What Is the Cash Price of Trulicity in Mississippi in 2026?

The manufacturer list price for Trulicity in Mississippi is $931 per month in 2026, which equals roughly $223 per weekly pen. That figure has held steady from late 2024 because Eli Lilly has not announced a list-price reduction for dulaglutide matching the cuts it made to insulin products. Without insurance or a savings program, most Mississippi patients pay close to that amount at retail chains such as Walgreens, CVS, and Walmart pharmacies across Jackson, Gulfport, and Hattiesburg.

GoodRx and similar coupon platforms sometimes show lower cash prices, but the discount depends on the specific pharmacy location and pen strength. A GoodRx coupon for the 1.5 mg/0.5 mL four-pack has ranged from $820 to $930 at Mississippi ZIP codes in early 2026. Those prices still exceed what most patients can sustain long-term on a weekly injectable medication.

The clinical rationale for accepting that cost is real. Dulaglutide lowers HbA1c by approximately 1.4 percentage points at the 1.5 mg dose in patients with baseline HbA1c around 8.6%, based on the AWARD-1 trial [1]. The REWIND trial (N=9,901, median follow-up 5.4 years) demonstrated that dulaglutide 1.5 mg once weekly reduced the composite of major adverse cardiovascular events by 12% relative to placebo (HR 0.88; 95% CI 0.79, 0.99; P=0.026) in patients with type 2 diabetes who had or were at risk for cardiovascular disease [2]. That cardiovascular benefit matters for Mississippi, which has one of the highest age-adjusted cardiovascular mortality rates in the United States according to CDC data [3].

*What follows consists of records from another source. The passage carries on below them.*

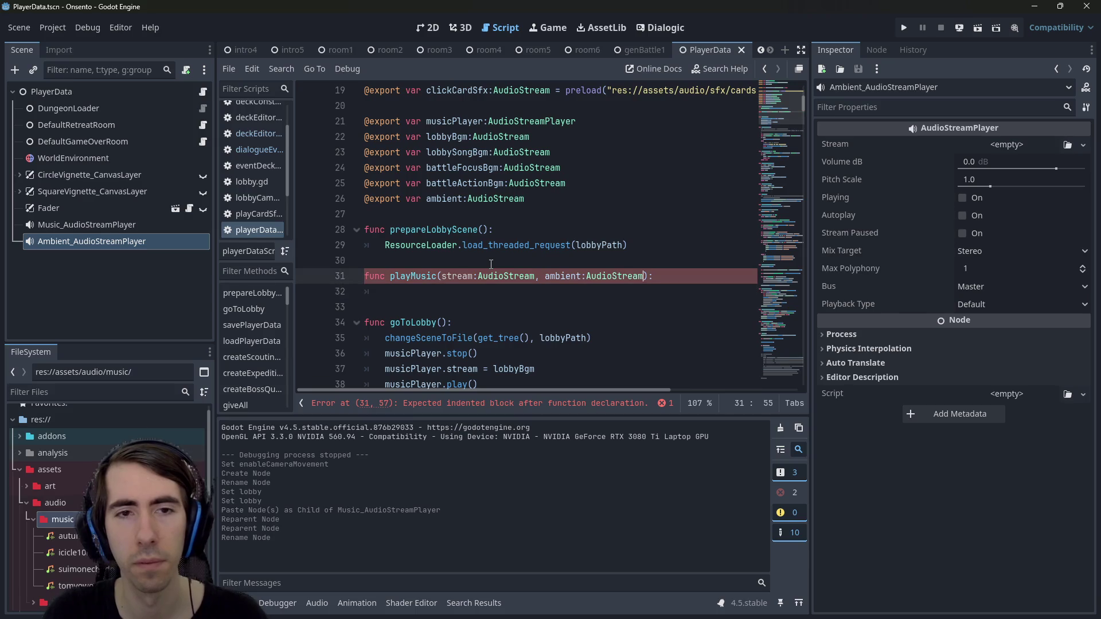
{"action": "type", "text": "inA"}
{"action": "key", "text": "Delete"}
{"action": "type", "text": "inB"}
{"action": "key", "text": "Delete"}
{"action": "key", "text": "Delete"}
{"action": "key", "text": "Delete"}
{"action": "type", "text": "gm"}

Cost remains the main barrier. A 2023 analysis published in JAMA found that out-of-pocket costs for GLP-1 receptor agonists caused 30% of commercially insured patients to abandon therapy within six months [4]. Mississippi's median household income ($52,985 per U.S. Census estimates) makes a $931 monthly drug bill especially difficult to absorb.

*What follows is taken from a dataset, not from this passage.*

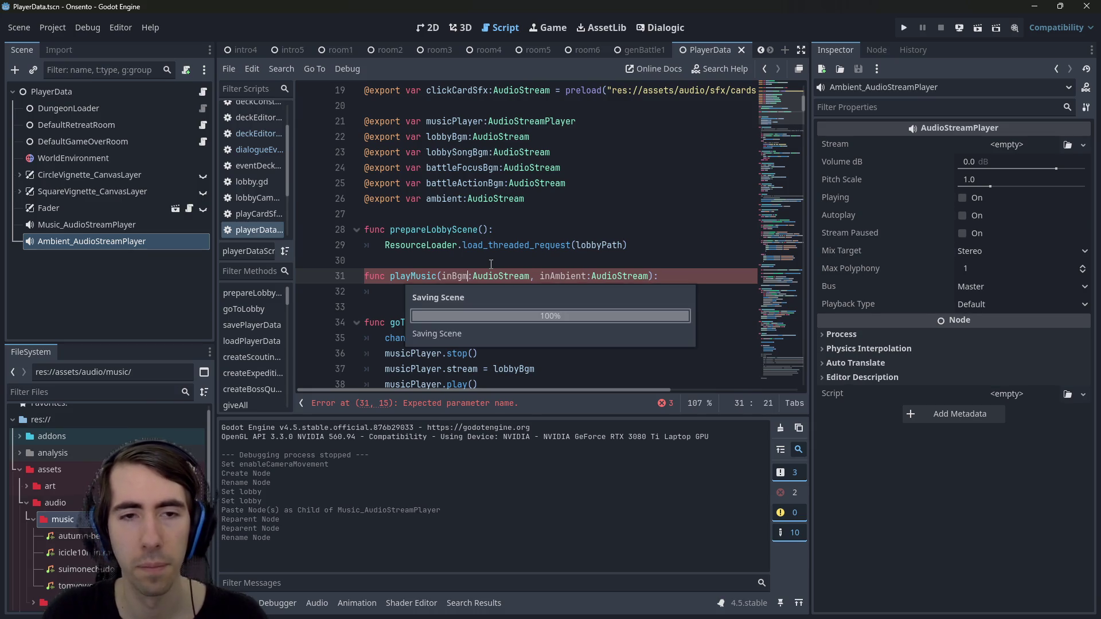
{"action": "key", "text": "Escape"}
{"action": "key", "text": "Down"}
Add a prepareLobbyScene() call after the changeSceneToFile line in goToLobby
{"action": "scroll", "coordinate": [499, 275], "scroll_direction": "down", "scroll_amount": 2}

Does Mississippi Medicaid Cover Trulicity?

Mississippi Medicaid does not cover Trulicity (dulaglutide) for type 2 diabetes as of 2026. The Mississippi Division of Medicaid's preferred drug list places dulaglutide in a non-preferred or excluded tier, meaning standard prior authorization criteria for coverage are not met for most beneficiaries with type 2 diabetes alone [5].

This is a significant gap. Mississippi has one of the highest rates of diagnosed diabetes in the country. The CDC's 2022 State Diabetes Statistics report shows that 13.8% of Mississippi adults have diagnosed diabetes, compared to a national average of 11.6% [3]. Yet the state Medicaid program restricts access to one of the most studied GLP-1 agents available.

Exceptions do exist. Some Mississippi Medicaid managed care plans may cover dulaglutide for specific indications, such as established atherosclerotic cardiovascular disease, if a provider submits a clinical exception request with documentation of medical necessity. The American Diabetes Association's 2024 Standards of Care state: "For patients with type 2 diabetes and established cardiovascular disease, a GLP-1 receptor agonist with proven cardiovascular benefit is recommended as part of the glucose-lowering regimen" [6]. Providers in Mississippi can cite that guideline language when filing a Medicaid exception request, though approval is not guaranteed.

Patients on Mississippi Medicaid who need a GLP-1 receptor agonist should ask their prescriber whether liraglutide (Victoza), which appears on some Medicaid preferred drug lists at lower cost, is clinically appropriate as an alternative.

Which Commercial Insurance Plans Cover Trulicity in Mississippi?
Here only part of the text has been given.